Ma sighs but only looks at the twins with an apprehensive look.
Humphrey shrugs, a bandage still over his nose from some fight he got into but Lochner seems a little mad at me. The phone rings and I ignore it, knowing that it's Arabella. She calls every day but I'm tired of all of this. I want it to end and so the only way I can do that is by letting it all go. Lochner gets up and answers the phone.
"Hello? Hey... Yeah he's alright... I promise... I don't know, I can ask him." He turns to me. "Can you at least tell her yourself that you're alive? She's been so scared..."
I sigh and get up, taking the receiver.
"This is Bourne."
"Bourne!
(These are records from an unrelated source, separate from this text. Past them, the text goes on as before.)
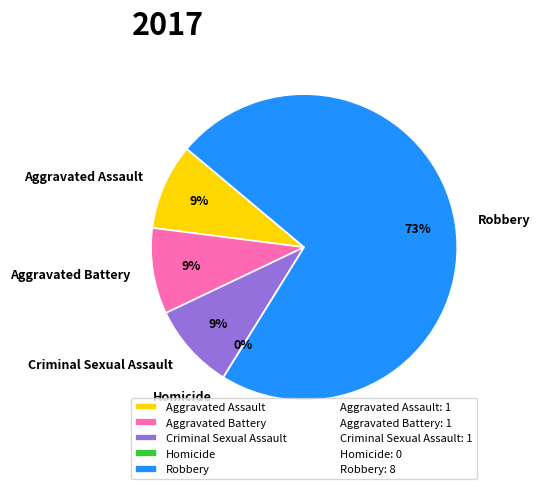

What is the total percentage of Aggravated Assault and Criminal Sexual Assault?

18.2%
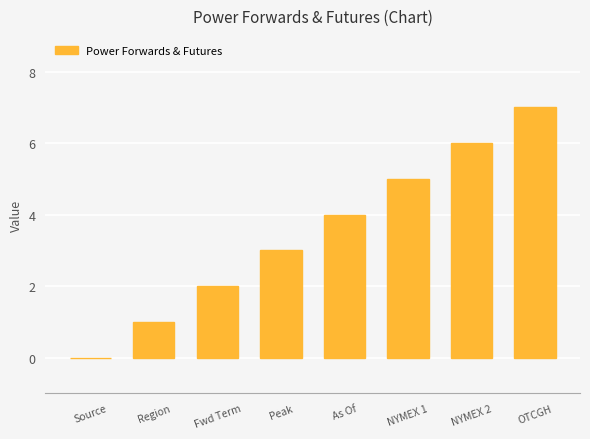

Reading right to left, what are all the values shown in this chart?

7	6	5	4	3	2	1	0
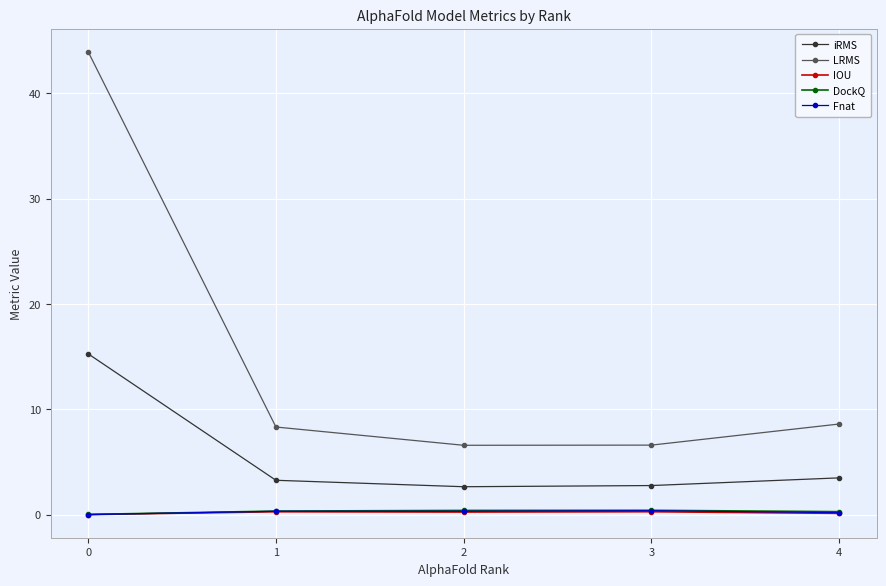

True or false: IOU and LRMS cross at least once.

False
Oh my god, I thought you were sick or something! Are you alright? Is everything okay?"
"Yeah, it's fine."
"Okay... It's so good to hear your voice."
"Is that all?" I ask a little too forced.
"Bourne!" Ma chastises.
"Uh... yes? Why are you avoiding me? Is it about what happened?"
"Arabella-"
"Because I didn't care about all of that but I mean-"
"Arabella."
"Yes?"
"Please stop calling me. I'm done... I'm done with you."
There is silence on the other end of the phone and I think that she has hung up.
"Why?"
"What?"
"Why are you saying these things? Did I not do something right?"
"Just... Just don't try to contact me anymore. I'm sorry."
I hang up the phone and sigh, turning back to my family. Ma is staring at me with her mouth open and the twins are looking at me identically, straight backed and staring.
"What?" I growl, sitting back down.
No one says anything but just continues to eat in silence.